We work for various clients from Winter’s end to the next Winter’s beginning. Different clients will have different needs and use our service at different times of the year. Spring is the busiest time of the year for us. We control nesting pairs and migratory flocks and flocks of local population geese. Many clients don’t want geese to nest on their properties and or we will addle eggs in nests with the necessary permit. Summer brings other clients on board who are on lakefronts. These clients will want relief from the large collective groups of families of geese which will go to grassy lawns to feed growing young.
Fall again brings the migratory flocks to our client’s properties. They move in to were we have kept the local populations at bay or to low numbers. Where we had seen just small numbers of geese now large flocks or collective flocks can appear. The flocks are often multiple families of geese. You can tell the young by their higher pitch calls. They no longer have distinguishably smaller bodies or different coloration. It is hard to tell when looking at these large collected flocks of geese whether they are just migratory or a mix of migratory and local flocks. Whatever they are, they are a lot of geese at times on clients properties, as there are on nearby farmers fields.

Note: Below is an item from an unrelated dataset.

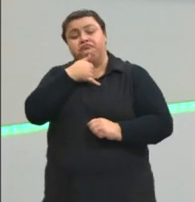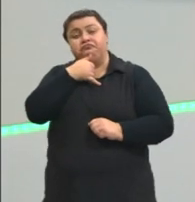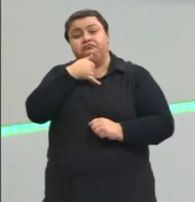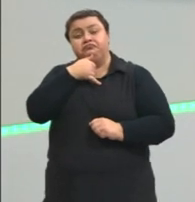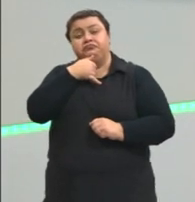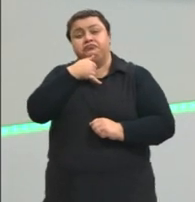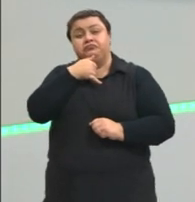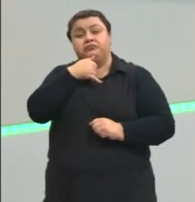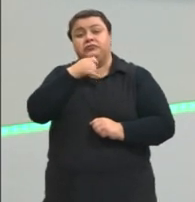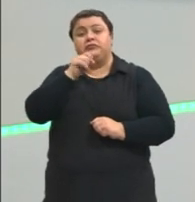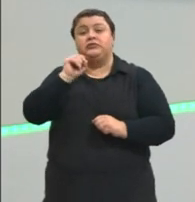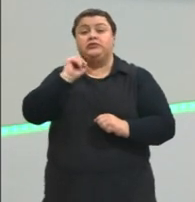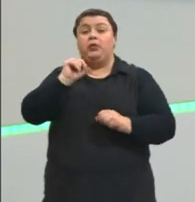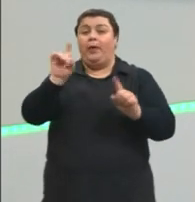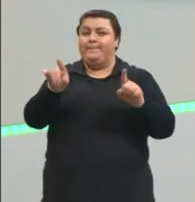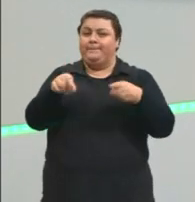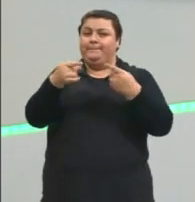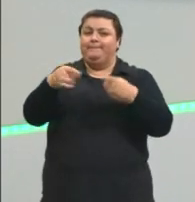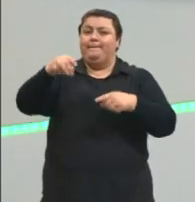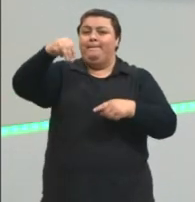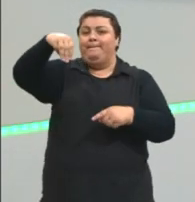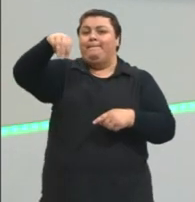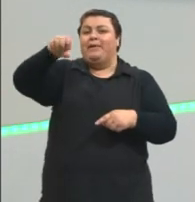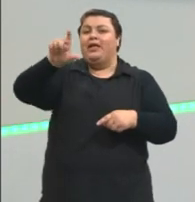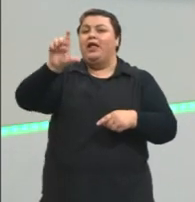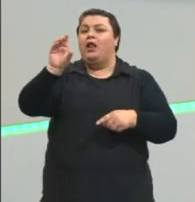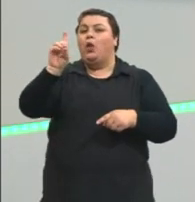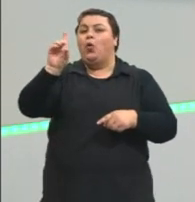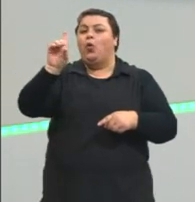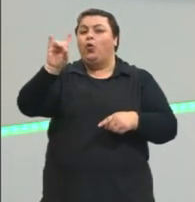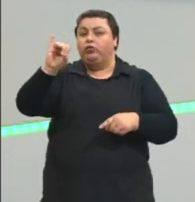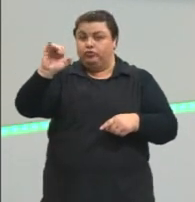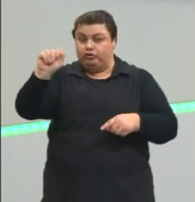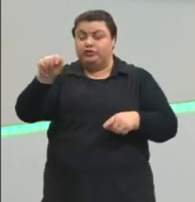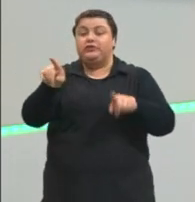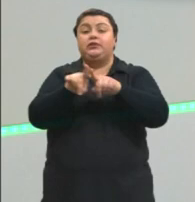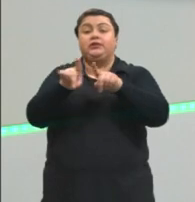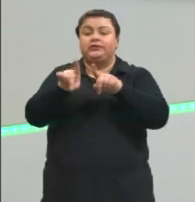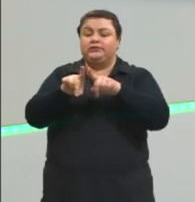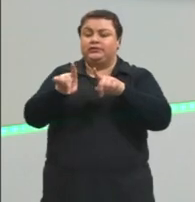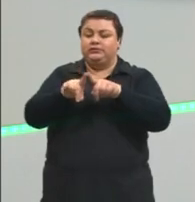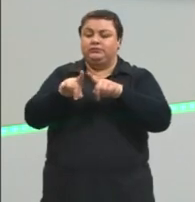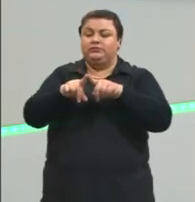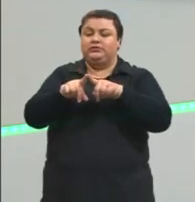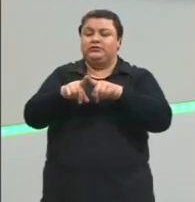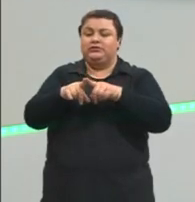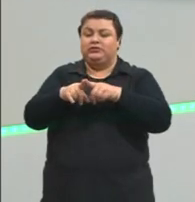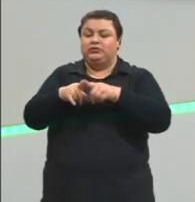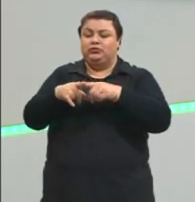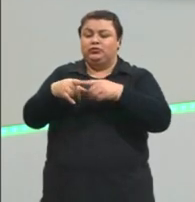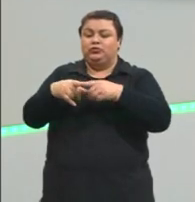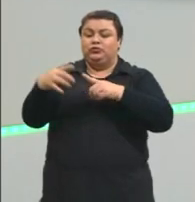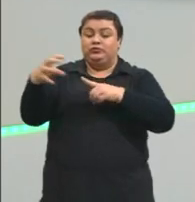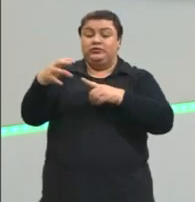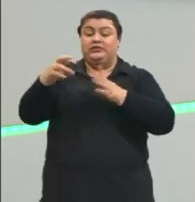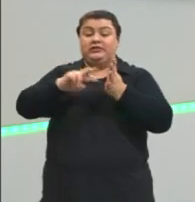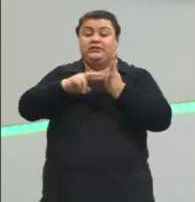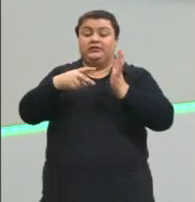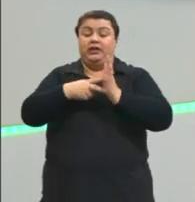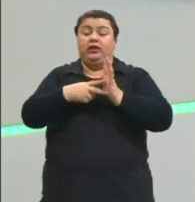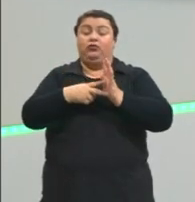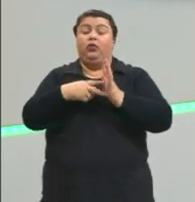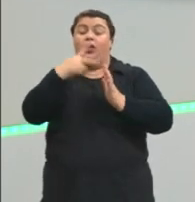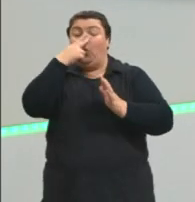o componente melódico transmite também para a gente significados. Assim como, por exemplo, o tom da nossa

Earlier in the week my team of Border Collies, Tara and Nash and I were patrolling a school’s playing field in New York on a goose control trip. These are large fields backed by large wetlands. Tara trotted toward one end of the football field and stoped as a large flock of geese took off from the wetlands. The geese overnight in the wetlands. She stopped, looked up and with a word from me ran an out run under the geese letting them know she and Nash were there. The geese in their fight saw the forms of the dogs running under them and started to honk a warning and changed their flight to away from the school. Visits like this have cut down on the number of geese which, if they do, visit the school’s fields to graze.
The Native peoples and farmers on the very land that school is on most probably lived and had to make a living by farming and hunting. One way to keep wildlife from ruining crops and the food supply was, is, with lethal means. The other was, is, by chasing off dear, rabbit and yes, even geese with dogs. People have always had dogs to guard themselves, farm animals and property, fields. There is nothing new about living with wildlife, what is new is our modern lifestyle and what we bring with it. It’s how we employ the culture we bring with us and its knowledge, that matters.